在（左）连接的“ON”条件中添加“UNNEST”是否正确？

Question

假设我有一个包含列“field1”的bigquery表“table1”和包含数组列“field2”的表“table2”

我想将 table1 的每一行连接到 table2 的每一行，其中“field1”的值出现在数组“field2”中

我尝试了下面的查询，但在 Bigquery 中似乎花费了太多时间，对于我测试的情况，它实际上从未结束，所以我认为它有问题

有更好的方法来实现这一目标吗？

测试查询：

SELECT *
FROM table1
LEFT JOIN table2 ON table1.field1 IN UNNEST(table2.field2)

结果：

操作在 6.0 小时后超时。考虑减少您的操作执行的工作量，以便它可以在此限制内完成。

Answer 1

连接表的行数可能比预期多得多。 table2 可能比 table1 大得多，因此右连接可能会更有效。首先我们获得连接表的最终行大小。

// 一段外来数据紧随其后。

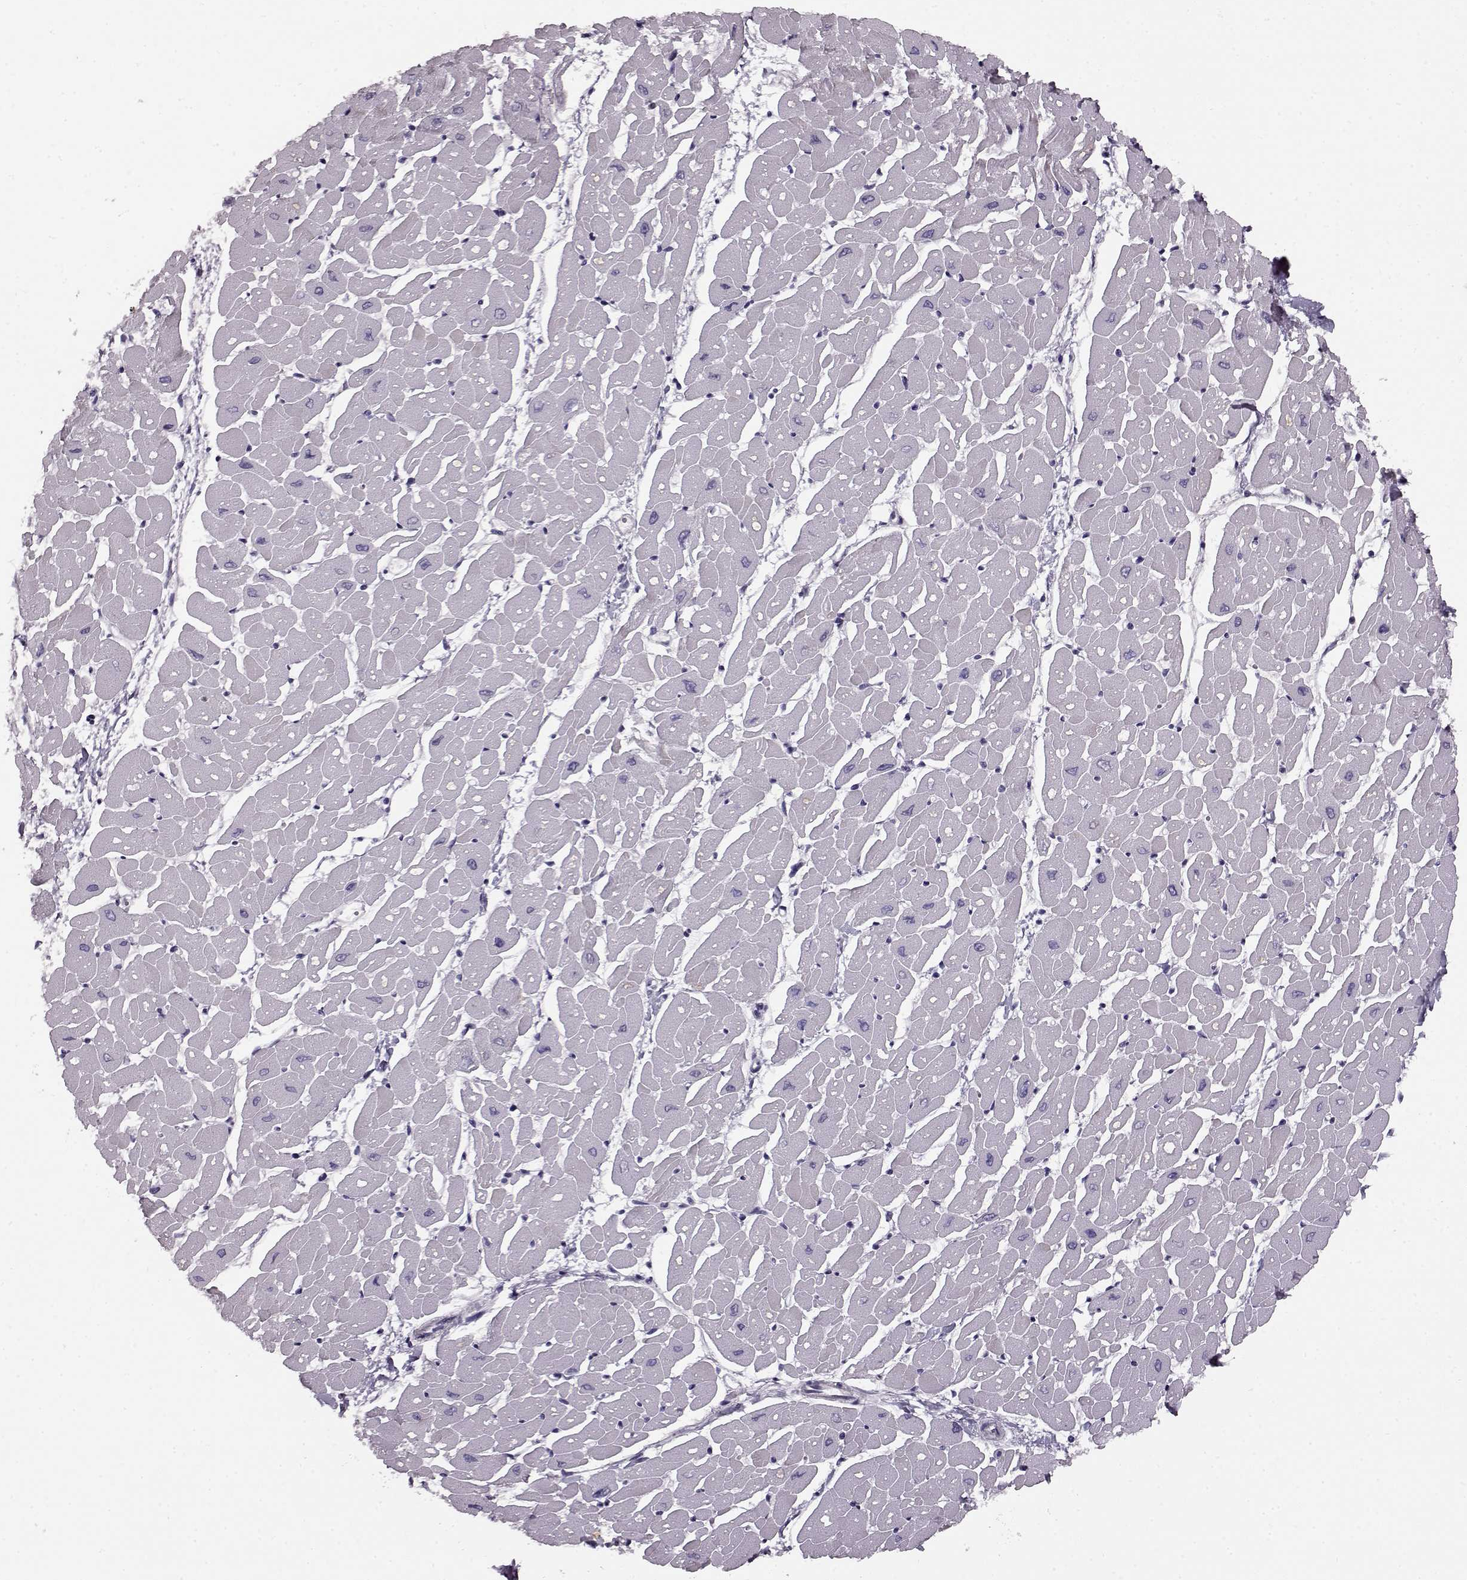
{"staining": {"intensity": "negative", "quantity": "none", "location": "none"}, "tissue": "heart muscle", "cell_type": "Cardiomyocytes", "image_type": "normal", "snomed": [{"axis": "morphology", "description": "Normal tissue, NOS"}, {"axis": "topography", "description": "Heart"}], "caption": "Cardiomyocytes show no significant protein staining in benign heart muscle. The staining was performed using DAB (3,3'-diaminobenzidine) to visualize the protein expression in brown, while the nuclei were stained in blue with hematoxylin (Magnification: 20x).", "gene": "RP1L1", "patient": {"sex": "male", "age": 57}}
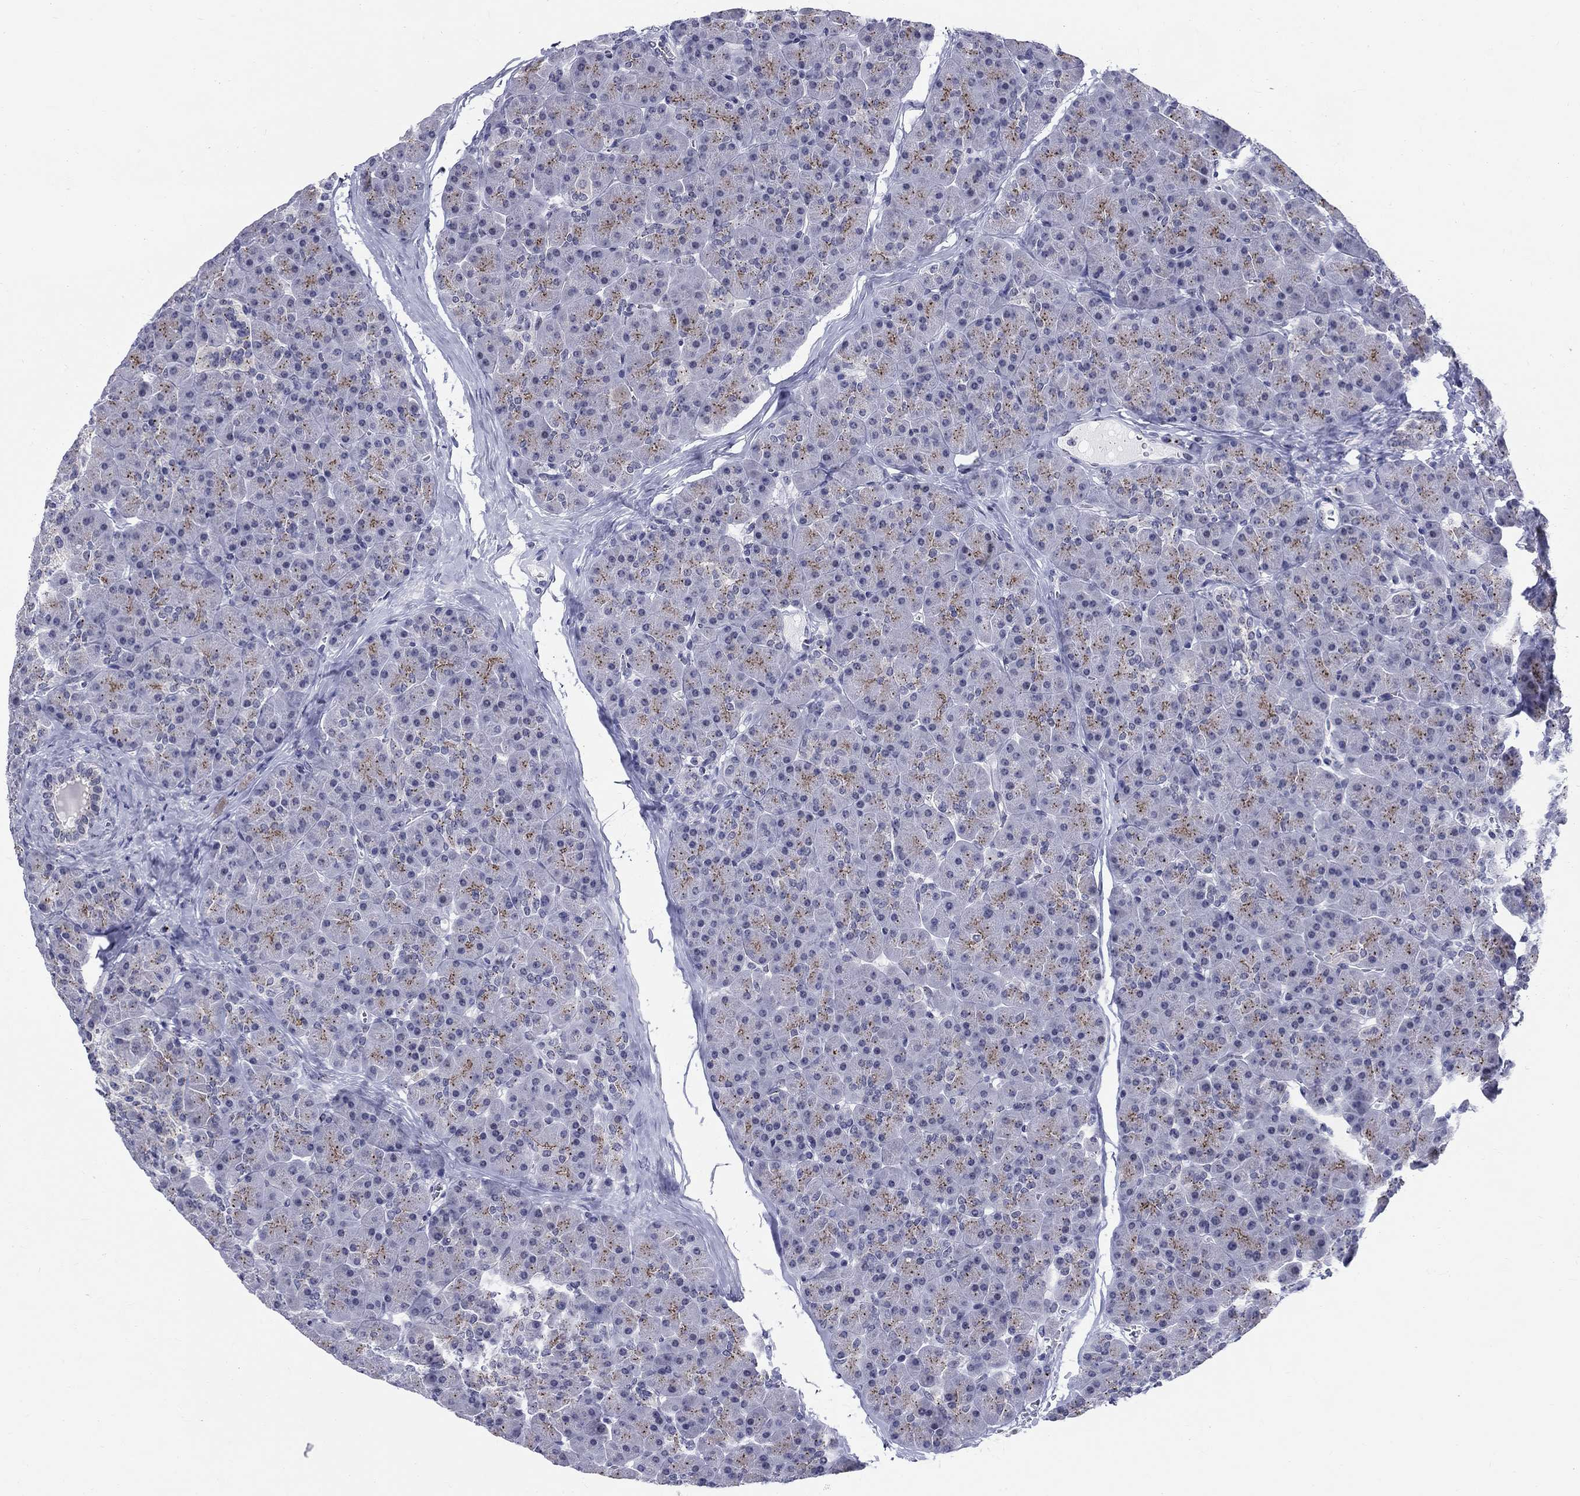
{"staining": {"intensity": "weak", "quantity": "25%-75%", "location": "cytoplasmic/membranous"}, "tissue": "pancreas", "cell_type": "Exocrine glandular cells", "image_type": "normal", "snomed": [{"axis": "morphology", "description": "Normal tissue, NOS"}, {"axis": "topography", "description": "Pancreas"}], "caption": "Protein expression analysis of normal human pancreas reveals weak cytoplasmic/membranous positivity in approximately 25%-75% of exocrine glandular cells.", "gene": "CEP43", "patient": {"sex": "female", "age": 44}}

WITH table1 as (SELECT 'a'||x as field1 from unnest(generate_array(1,1000)) as x),
table2 as (SELECT x, ((SELECT  array_agg(if(y=x or y in (5,6,7,8),'',y||'')||'a'||y) as field2 from unnest(generate_array(0,1000)) as y)) as field2 from unnest(generate_array(1,1000)) as x)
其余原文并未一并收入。